Teachers lament ‘overly delayed’ bonus


Citing the struggles of education workers amid the pandemic, a federation of teachers on Wednesday, Feb. 10, reiterated its call for the release of the 2019 Performance Based Bonus (PBB).

(Jansen Romero / FILE PHOTO / MANILA BULLETIN)

The Alliance of Concerned Teachers (ACT) urged the AO25 Inter-Agency Task Force (AO25 IATF), the body responsible for the approval of PBB of government employees, to “grant the immediate release” of PBB 2019 to all teaching and non-teaching personnel of the Department of Education’s (DepEd).  

As prices of basic commodities coupled with expenses for distance learning, ACT Secretary General Raymond Basilio said that “our education workers have practically nothing left.”

Citing the need to urgently address “palpable health, economic threats and effects of the COVID-19,” that have affected thousands of public school teachers and non-teaching personnel nationwide, ACT said that the PBB 2019 should be released as soon as possible.

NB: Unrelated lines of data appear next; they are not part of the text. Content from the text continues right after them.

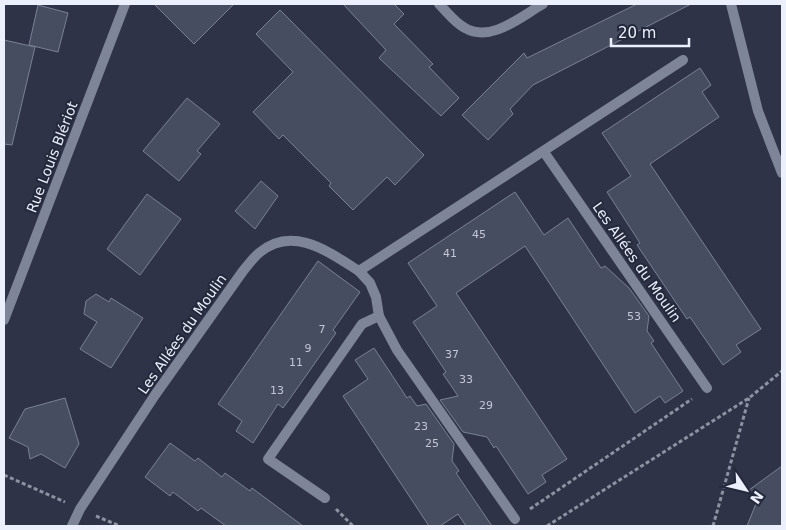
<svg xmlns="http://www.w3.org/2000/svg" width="786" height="530" font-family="'DejaVu Sans',sans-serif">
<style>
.building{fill:#474d61;stroke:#7a8197}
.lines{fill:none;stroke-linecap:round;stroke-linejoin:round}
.path{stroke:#8d92a2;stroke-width:3;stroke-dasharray:4 2.5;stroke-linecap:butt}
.minor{stroke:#7f8599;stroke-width:10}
.labels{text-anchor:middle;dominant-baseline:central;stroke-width:4;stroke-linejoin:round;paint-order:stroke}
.number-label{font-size:11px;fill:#c3c7d5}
.street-label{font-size:14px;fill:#ecf0fc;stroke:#24293c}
</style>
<rect width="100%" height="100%" fill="#2e3347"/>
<g class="building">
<polygon points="154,4 234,4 194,44"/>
<polygon points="343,4 394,4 404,14 394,24 433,64 429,67 459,98 441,116 379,58 386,50"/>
<polygon points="637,4 691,4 533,85 510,109 513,114 488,140 462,115 524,53 527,58"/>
<polygon points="38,5 68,13 58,52 29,45"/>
<polygon points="280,10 424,155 395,185 387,177 353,210 329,186 331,183 283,135 279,139 253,112 293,72 256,34"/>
<polygon points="4,40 35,47 12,145 4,144"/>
<polygon points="700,68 711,85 702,92 719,117 650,164 761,329 736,345 741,352 723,365 690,317 687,319 637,245 640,243 607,192 631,176 602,133"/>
<polygon points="187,98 220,124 197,151 201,154 179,181 143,151"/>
<polygon points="261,181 278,196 255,229 235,211"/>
<polygon points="515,192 544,235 568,218 601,268 605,266 629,288 649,316 647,331 654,341 651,343 683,391 665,403 660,396 635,413 525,246 456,293 567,459 542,475 546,482 528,494 496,446 494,448 487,437 463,432 440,400 458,396 443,374 446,372 413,322 437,306 408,263"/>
<polygon points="147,194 181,219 140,275 107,249"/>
<polygon points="318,261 360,292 333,330 336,333 291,397 283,408 278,404 253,443 236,431 242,421 218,404"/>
<polygon points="96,294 109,302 111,298 143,318 111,368 80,349 97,322 84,314 86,301"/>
<polygon points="374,348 407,398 410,396 417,406 426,404 454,444 452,461 459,471 456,473 492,526 466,526 458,514 440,526 429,526 343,396 368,379 355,360"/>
<polygon points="65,398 79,444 65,468 41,454 30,459 28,447 9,438 25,409"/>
<polygon points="170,443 195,461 198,458 222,477 225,473 250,491 252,488 303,526 226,526 201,508 198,511 173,492 170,496 145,477"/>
<polygon points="782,466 782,526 747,526 757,501 749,490"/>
</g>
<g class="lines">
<g class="path">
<polyline points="4,475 65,502"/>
<polyline points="336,509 353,526"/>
<polyline points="530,509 692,399"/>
<polyline points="96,516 120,526"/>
<polyline points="547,526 749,398 782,371"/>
<polyline points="713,526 749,398"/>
</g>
<g class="minor">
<path d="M 439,4 C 447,12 455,23 465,28 C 491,43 520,17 543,4"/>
<polyline points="731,4 758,111 782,173"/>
<polyline points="544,152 707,388"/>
<polyline points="359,271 370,283 376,297 379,316 397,350 515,519"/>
<polyline points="4,320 125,4"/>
<polyline points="325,498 268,459 362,324 379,316"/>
<path d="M 72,526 L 80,509 L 155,395 L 243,271 C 248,265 253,258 259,253 C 293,224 330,253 359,271 L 683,60"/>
</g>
</g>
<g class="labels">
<g class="number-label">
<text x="479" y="234">45</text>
<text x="450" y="253">41</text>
<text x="634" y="316">53</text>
<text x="322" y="329">7</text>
<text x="308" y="348">9</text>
<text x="452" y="354">37</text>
<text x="296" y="362">11</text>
<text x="466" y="379">33</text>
<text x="277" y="390">13</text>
<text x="486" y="405">29</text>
<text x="421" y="426">23</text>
<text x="432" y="443">25</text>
</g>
<g class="street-label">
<text transform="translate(52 157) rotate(-69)">Rue Louis Blériot</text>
<text transform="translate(637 262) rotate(55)">Les Allées du Moulin</text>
<text transform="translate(182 334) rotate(-55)">Les Allées du Moulin</text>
</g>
</g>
<rect width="786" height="530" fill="none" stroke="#ecf0fc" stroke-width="10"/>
<g transform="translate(746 490) rotate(125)" stroke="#24293c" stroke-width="4" paint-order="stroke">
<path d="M0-4L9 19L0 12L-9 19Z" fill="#ecf0fc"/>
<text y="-8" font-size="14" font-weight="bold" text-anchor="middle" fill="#ecf0fc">N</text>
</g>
<path d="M611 38v8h78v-8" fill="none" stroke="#ecf0fc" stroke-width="2.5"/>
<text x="618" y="38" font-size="15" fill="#ecf0fc" stroke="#24293c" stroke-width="4" paint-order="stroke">20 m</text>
</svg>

In a letter sent AO25 IATF, ACT appealed on “humanitarian grounds” the need for immediate relief to all teaching and non-teaching personnel who have acted well-beyond their duty to ensure education continuity amid the pandemic.

ACT said that many education workers - regardless of low salaries, meager benefits and lack of genuinely free health care services - have “diligently and punctually complied with all the requirements despite being burdensome.”

Basilio said that the PBB is supposed to be an incentive for outstanding performance in civil service for delivering on their duties and responsibilities. Basilio asserted that DepEd employees have “more than delivered their duties as they practically filled in the shortcomings of the government" in the implementation of the distance learning.

“On top of the numerous duties of our teachers, they diligently met the voluminous documentary requirements to qualify for this benefit as their meager salaries simply could not sustain their basic need,” Basilio said. “It is the height of insensitivity of those concerned to be slacking in their duty to process the PBB on time,” he added.

Basilio noted that the delayed release of PBB for DepEd employees has become a "perennial problem" in the last three years as the education workers have always been the last of the civil servants to receive the bonus.

“Now, where is the moral ascendancy of these offices who evaluate our performance when they themselves perform poorly on their duties?” he ended.